__Assignment__
Continue the hockey article about Flanagan and Hawkins, picking up after its final sentence.

__Provided passage__
===
Thankfully, Hawkins had his car situation figured out by the time he returned to Cranberry that Sunday afternoon to watch Flanagan play in the second of two exhibition contests between Team USA and Team Canada. If he could describe her game in one word, Hawkins would call it 'fast.'

"If I try to do some of the stuff she does on her skates, I'd probably hurt myself," Hawkins said with a laugh. "Her whole game is within her edge work and her ability to skate. She's at an elite level."

After the joint training camp concluded, Flanagan stayed with Hawkins in Wheeling for a few more days. It was the perfect opportunity for them to spend some together amidst their busy schedules. 

Hawkins, 25, is in his first full professional season with the Penguins organization after joining WBS on an AHL-only deal at the end of the 2018-19 campaign following the conclusion of his senior year at Northeastern. He appeared in five games and recorded two goals.

"Ever since I've known him, I knew that his dream was to play pro hockey," Flanagan said. "He's always been working towards that goal. When it kind of came through for him at the end of the year, he was so excited. To be able to feel that for him and share that with him was great. I went up to Wilkes-Barre and watched a couple of his games, too. To see him play in his first pro games was really cool."

At the time, Flanagan, 24, was finishing her senior season at Boston College. She had taken a leave of absence the previous year to make her Olympic debut at the 2018 Winter Games in PyeongChang.

"Even just to be at the Olympics was this amazing experience," Flanagan said. "Then to play in the Olympics and actually be able to bring home a gold medal was just the craziest. It's still weird to think about."

Much like Matt Murray and Bryan Rust did the year the Penguins won the Stanley Cup in 2016, Flanagan and the other first-time Olympians brought a needed mix of youthful energy and enthusiasm to a team that featured a lot of players who had suffered a crushing defeat to Canada in 2014.

"We had a good mix of girls," Flanagan said. "One group who had been through it before and been through the heartbreak and knowing what happens when it goes the other way. I think that our rookie group brought up the energy in different ways. It was a good balance. We brought this lighter element."
===
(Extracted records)
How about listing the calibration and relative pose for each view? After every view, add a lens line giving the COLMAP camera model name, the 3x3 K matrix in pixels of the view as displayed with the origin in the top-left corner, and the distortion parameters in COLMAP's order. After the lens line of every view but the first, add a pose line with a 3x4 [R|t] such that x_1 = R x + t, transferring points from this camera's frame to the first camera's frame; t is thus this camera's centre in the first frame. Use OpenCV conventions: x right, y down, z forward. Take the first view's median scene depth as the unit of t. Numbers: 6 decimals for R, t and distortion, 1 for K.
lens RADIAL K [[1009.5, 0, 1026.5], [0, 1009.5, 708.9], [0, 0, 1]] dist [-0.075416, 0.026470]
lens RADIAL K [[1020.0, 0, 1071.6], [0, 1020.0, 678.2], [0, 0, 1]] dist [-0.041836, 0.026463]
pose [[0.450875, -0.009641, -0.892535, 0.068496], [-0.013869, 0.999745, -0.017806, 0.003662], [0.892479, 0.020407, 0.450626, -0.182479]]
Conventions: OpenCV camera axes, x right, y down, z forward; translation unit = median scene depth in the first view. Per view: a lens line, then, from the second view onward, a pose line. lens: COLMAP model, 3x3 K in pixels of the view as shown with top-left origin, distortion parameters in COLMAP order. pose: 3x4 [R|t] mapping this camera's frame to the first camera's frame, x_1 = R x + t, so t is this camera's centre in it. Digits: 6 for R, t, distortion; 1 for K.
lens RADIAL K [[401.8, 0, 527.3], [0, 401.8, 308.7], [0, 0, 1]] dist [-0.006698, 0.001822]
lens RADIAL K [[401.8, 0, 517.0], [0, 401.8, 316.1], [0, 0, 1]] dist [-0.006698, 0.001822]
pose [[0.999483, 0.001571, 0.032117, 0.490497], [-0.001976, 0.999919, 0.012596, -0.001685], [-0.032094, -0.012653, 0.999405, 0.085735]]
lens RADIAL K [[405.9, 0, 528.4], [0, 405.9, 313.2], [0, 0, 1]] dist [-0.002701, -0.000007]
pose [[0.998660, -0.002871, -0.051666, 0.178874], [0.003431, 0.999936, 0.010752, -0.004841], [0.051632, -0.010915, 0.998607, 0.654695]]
===
__Answer for the task__
Right now, Flanagan - who grew up in Burlington, Mass. - is living in Boston while training with the U.S. women's national team. 

They're preparing for the upcoming Rivalry Series with Team Canada, set for December 2019 and January 2020, and the 2020 IIHF Women's World Championship, set for March and April of next year. All the while, they've got the 2022 Winter Olympics in Beijing at the back of their minds.

"We're still going every day and training, and we're trying to get back to where we were a year and a half ago and accomplish that again," she said. "So I think you just have to plant yourself where you are now and focus on what's coming next."

Flanagan and Hawkins love being able to share their passion for hockey, and enjoy hearing each other's feedback about their play. 

"For her to be able to tell me what the game is like and what she sees is nice," Hawkins said.

Flanagan also appreciates the dynamic of knowing what the other is going through in terms of training every day throughout the course of a season.

"You're on the road, you're traveling all over the place and trying to reach these goals," Flanagan said. "I think A, it's relatable, and B, it's just easier to support that way because you know how to relate to it and you're going through the same thing on the other side. And, you get to talk about hockey! When you want to talk about your game he actually knows what I'm talking about and vice versa. So it's cool (laughs)."

They also love training together in the summer at Flanagan's dad's rink - back where it all began.

"To me, my favorite part is every day we're skating, we're training, everything is together," said Hawkins, who popped the question in June. "She brings out the best in me and I feel like I bring out the best in her. That makes it a lot more fun."